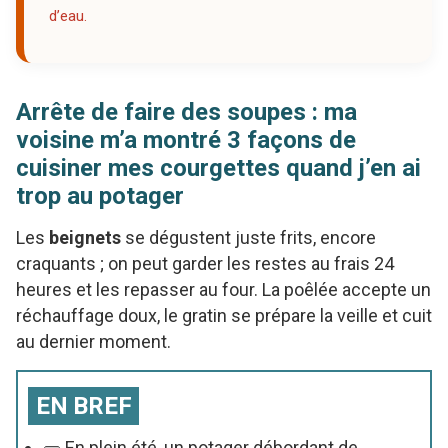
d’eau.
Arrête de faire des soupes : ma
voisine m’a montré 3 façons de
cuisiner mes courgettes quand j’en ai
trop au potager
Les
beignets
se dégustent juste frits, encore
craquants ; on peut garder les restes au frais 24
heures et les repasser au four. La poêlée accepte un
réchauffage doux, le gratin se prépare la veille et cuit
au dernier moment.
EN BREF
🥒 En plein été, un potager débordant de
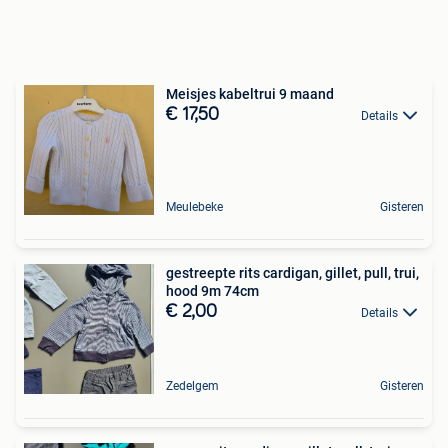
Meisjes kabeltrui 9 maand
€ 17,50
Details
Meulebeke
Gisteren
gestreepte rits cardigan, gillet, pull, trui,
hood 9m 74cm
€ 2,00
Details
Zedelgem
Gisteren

------------------------------

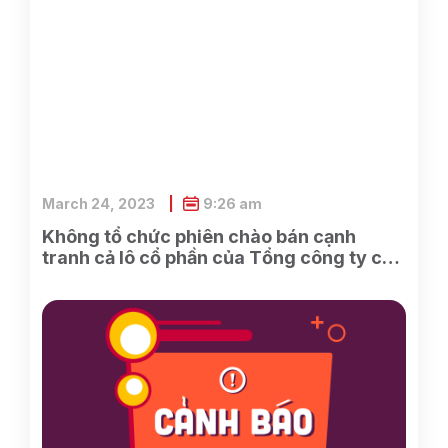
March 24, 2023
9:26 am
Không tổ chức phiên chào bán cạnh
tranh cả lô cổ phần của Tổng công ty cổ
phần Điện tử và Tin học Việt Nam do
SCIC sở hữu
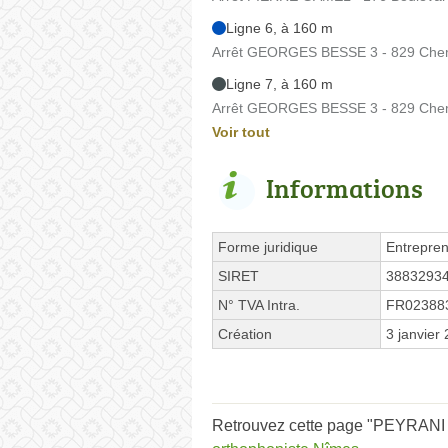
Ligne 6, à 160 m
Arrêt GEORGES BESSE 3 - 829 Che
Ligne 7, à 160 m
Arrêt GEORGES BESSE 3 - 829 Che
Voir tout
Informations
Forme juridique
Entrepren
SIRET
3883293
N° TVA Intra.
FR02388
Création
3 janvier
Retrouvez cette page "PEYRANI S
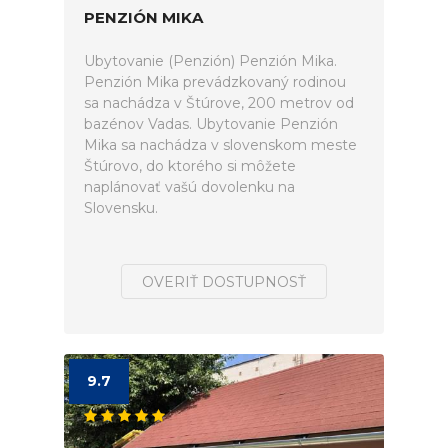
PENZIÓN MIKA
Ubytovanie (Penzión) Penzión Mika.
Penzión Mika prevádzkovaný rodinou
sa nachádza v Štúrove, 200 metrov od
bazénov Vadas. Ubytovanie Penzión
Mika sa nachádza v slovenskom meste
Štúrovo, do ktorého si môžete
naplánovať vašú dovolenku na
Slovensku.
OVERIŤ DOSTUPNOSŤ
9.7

------------------------------

The problem. Each line of the data that holds "Ubytovanie" should be copied.

Worked solution.
Ubytovanie (Penzión) Penzión Mika.
bazénov Vadas. Ubytovanie Penzión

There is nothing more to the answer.